If you will allow yourself to take a step back and look at technology adoption rates from the perspective of a SME business owner we may conclude that a change in attitude to business growth is needed and not necessarily a change in the perception of the internet as a business driver.
Show me the money
Why we ask ourselves are advertisers sceptical about online advertising and yet they will place an expensive ad in the paper without giving it a moments thought?
In my view its because the value is not transparent to all of us. I do not question the fact that my ad in the Sunday Times will be viewed by millions of readers. I read the Sunday Times, I can see my ad, my neighbour will too because I know he reads the Times front to back on Sunday afternoon. Somehow advertisers perceive the value of online advertising differently than offline advertising.
Let me be the devil’s advocate a moment by stating:. If you can’t visually illustrate ad performance, don’t bother selling it!

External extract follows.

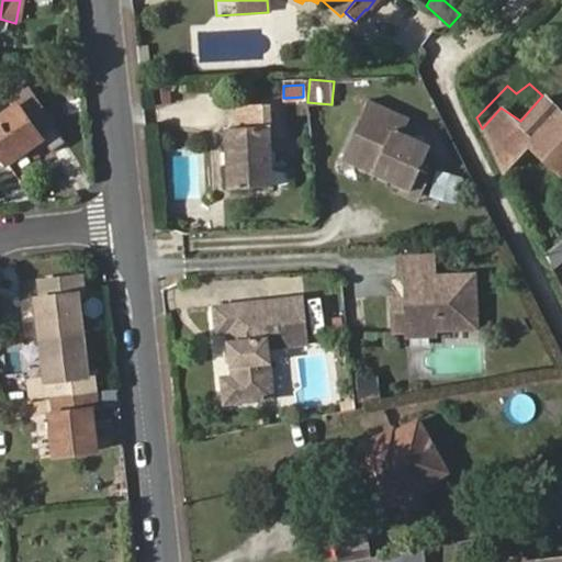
[(17,104),(0,115),(0,149),(9,163),(42,138),(58,159),(72,149),(30,89),(14,100),(17,104)]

This may sound preposterous to an experienced online marketer. Think of all the wealth of tracking tools, analysis and performance stats I can provide to my advertiser, the possibilities to track ROI have never been finer!
All true, good arguments, but I’ll buy your ad because I know it pays off. You are telling me it will pay off and your statistics tell me this but I still have a problem visualizing the ad you are trying to sell me, I don’t even know these websites you want to place my ad on. On top of that he is thinking your pitch sounds pretty complicated. “I’m sorry we just aren’t quite ready for this right now and besides we don’t really have the budget.”
Turn around Adrank
So if we need to put the money where our mouth is, we should perhaps come up with a significantly simplified way to help advertisers visualize the ROI of online advertising.
What if we illustrate the return of ads by offering advertising conversion scores directly on the ads themselves and outside of any kind of Google AdRank. Current advertisers benefit by knowing if adjusting their creative format, copy or adblock will increase conversions for them but I’ve already made the decision to use Adwords by then. Potential advertisers should also be able to see how online ads generate leads before their very eyes and it makes the whole AdRank system much more transparent at the same time. No need to get out the case studies and analytic demo kit, get out of the hard sell business and back stuck into the relationship business.